──────── Provided data

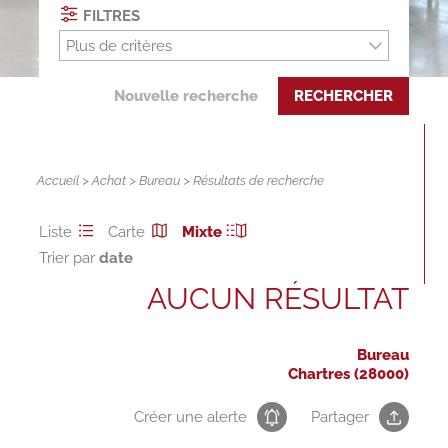
FILTRES
Plus de critères
Nouvelle recherche
RECHERCHER
Accueil
>
Achat
>
Bureau
> Résultats de recherche
Liste
Carte
Mixte
Trier par
AUCUN RÉSULTAT
Bureau
Chartres (28000)
Créer une alerte
Partager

────────────────

* **Exercise instructions**: Switch every "Bureau" in the records for "Commerce" and give all the lines again with nothing else changed. Leave the pictures out.

* **Exercise answer**:
FILTRES
Plus de critères
Nouvelle recherche
RECHERCHER
Accueil
>
Achat
>
Commerce
> Résultats de recherche
Liste
Carte
Mixte
Trier par
AUCUN RÉSULTAT
Commerce
Chartres (28000)
Créer une alerte
Partager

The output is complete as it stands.